Task to complete. Would you output the listing exactly, with every image omitted?

Data shown.

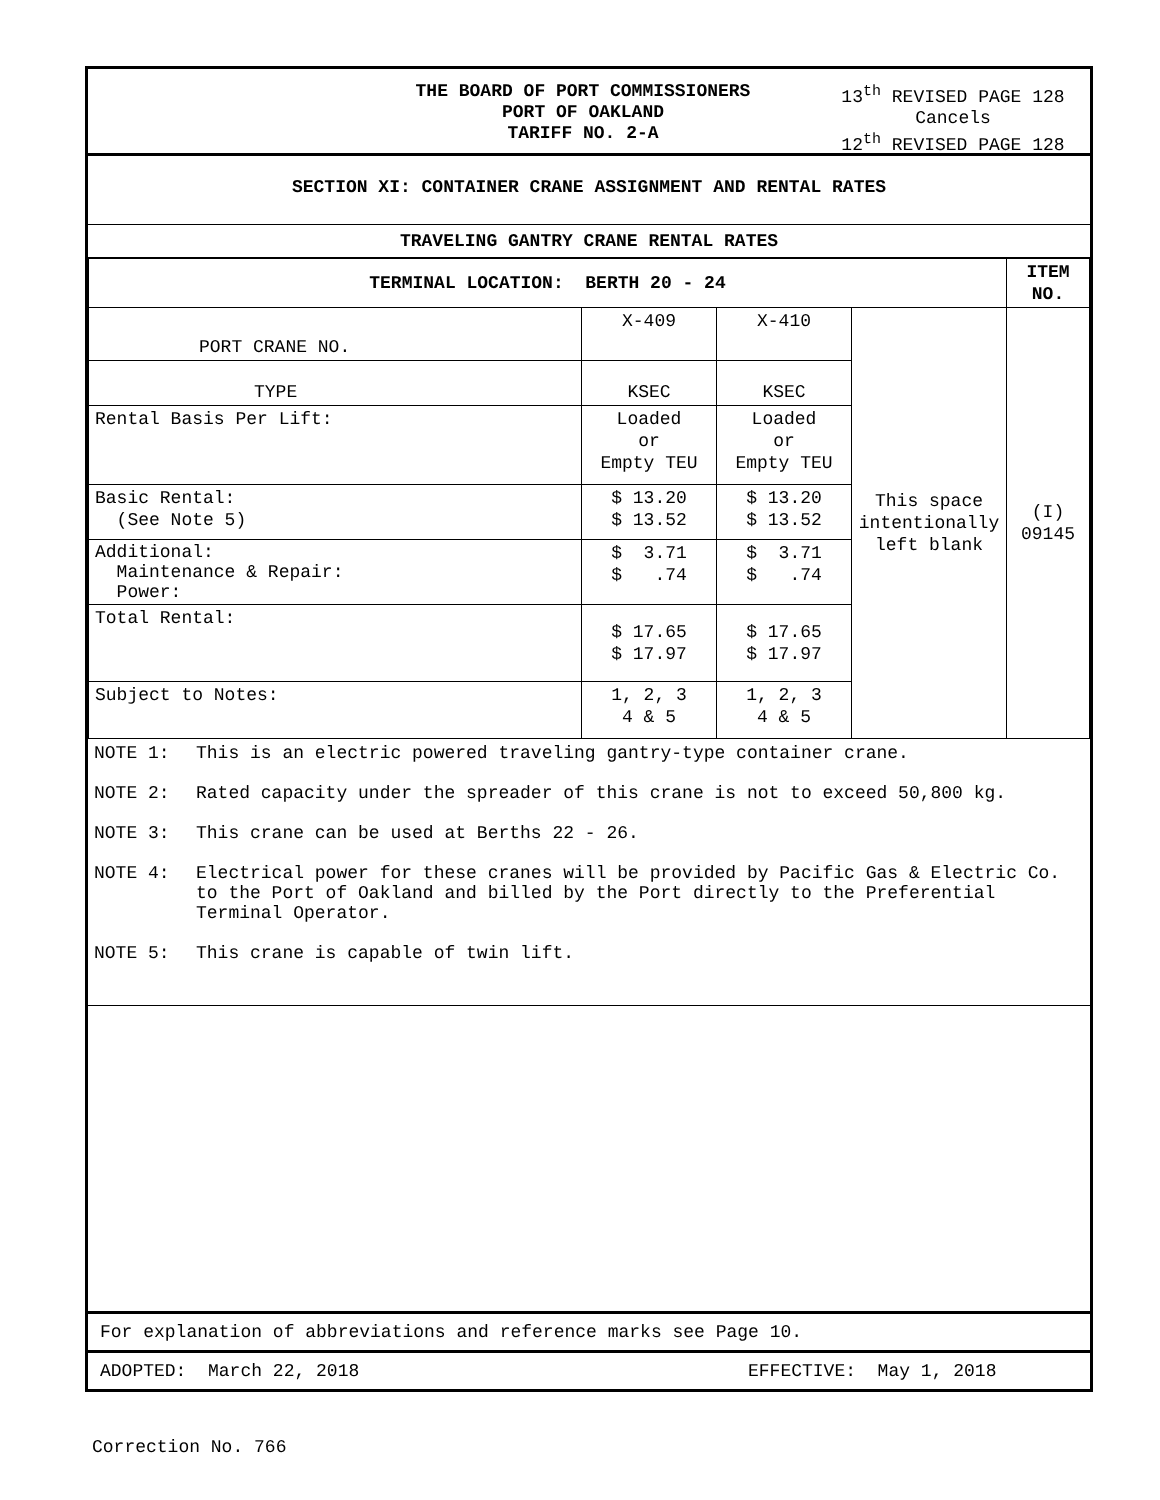THE BOARD OF PORT COMMISSIONERS
PORT OF OAKLAND
TARIFF NO. 2-A
13<sup>th</sup> REVISED PAGE 128
Cancels
12<sup>th</sup> REVISED PAGE 128
SECTION XI: CONTAINER CRANE ASSIGNMENT AND RENTAL RATES
TRAVELING GANTRY CRANE RENTAL RATES
| TERMINAL LOCATION: BERTH 20 - 24 | | | | ITEM NO. |
| --- | --- | --- | --- | --- |
| PORT CRANE NO. | X-409 | X-410 | This space intentionally left blank | (I) 09145 |
| TYPE | KSEC | KSEC | | |
| Rental Basis Per Lift: | Loaded or Empty TEU | Loaded or Empty TEU | | |
| Basic Rental: (See Note 5) | $ 13.20 $ 13.52 | $ 13.20 $ 13.52 | | |
| Additional: Maintenance & Repair: Power: | $ 3.71 $ .74 | $ 3.71 $ .74 | | |
| Total Rental: | $ 17.65 $ 17.97 | $ 17.65 $ 17.97 | | |
| Subject to Notes: | 1, 2, 3 4 & 5 | 1, 2, 3 4 & 5 | | |
NOTE 1: This is an electric powered traveling gantry-type container crane.
NOTE 2: Rated capacity under the spreader of this crane is not to exceed 50,800 kg.
NOTE 3: This crane can be used at Berths 22 - 26.
NOTE 4: Electrical power for these cranes will be provided by Pacific Gas & Electric Co. to the Port of Oakland and billed by the Port directly to the Preferential Terminal Operator.
NOTE 5: This crane is capable of twin lift.
For explanation of abbreviations and reference marks see Page 10.
ADOPTED: March 22, 2018 EFFECTIVE: May 1, 2018
Correction No. 766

Answer to this problem.
THE BOARD OF PORT COMMISSIONERS
PORT OF OAKLAND
TARIFF NO. 2-A
13<sup>th</sup> REVISED PAGE 128
Cancels
12<sup>th</sup> REVISED PAGE 128
SECTION XI: CONTAINER CRANE ASSIGNMENT AND RENTAL RATES
TRAVELING GANTRY CRANE RENTAL RATES
| TERMINAL LOCATION: BERTH 20 - 24 | | | | ITEM NO. |
| --- | --- | --- | --- | --- |
| PORT CRANE NO. | X-409 | X-410 | This space intentionally left blank | (I) 09145 |
| TYPE | KSEC | KSEC | | |
| Rental Basis Per Lift: | Loaded or Empty TEU | Loaded or Empty TEU | | |
| Basic Rental: (See Note 5) | $ 13.20 $ 13.52 | $ 13.20 $ 13.52 | | |
| Additional: Maintenance & Repair: Power: | $ 3.71 $ .74 | $ 3.71 $ .74 | | |
| Total Rental: | $ 17.65 $ 17.97 | $ 17.65 $ 17.97 | | |
| Subject to Notes: | 1, 2, 3 4 & 5 | 1, 2, 3 4 & 5 | | |
NOTE 1: This is an electric powered traveling gantry-type container crane.
NOTE 2: Rated capacity under the spreader of this crane is not to exceed 50,800 kg.
NOTE 3: This crane can be used at Berths 22 - 26.
NOTE 4: Electrical power for these cranes will be provided by Pacific Gas & Electric Co. to the Port of Oakland and billed by the Port directly to the Preferential Terminal Operator.
NOTE 5: This crane is capable of twin lift.
For explanation of abbreviations and reference marks see Page 10.
ADOPTED: March 22, 2018 EFFECTIVE: May 1, 2018
Correction No. 766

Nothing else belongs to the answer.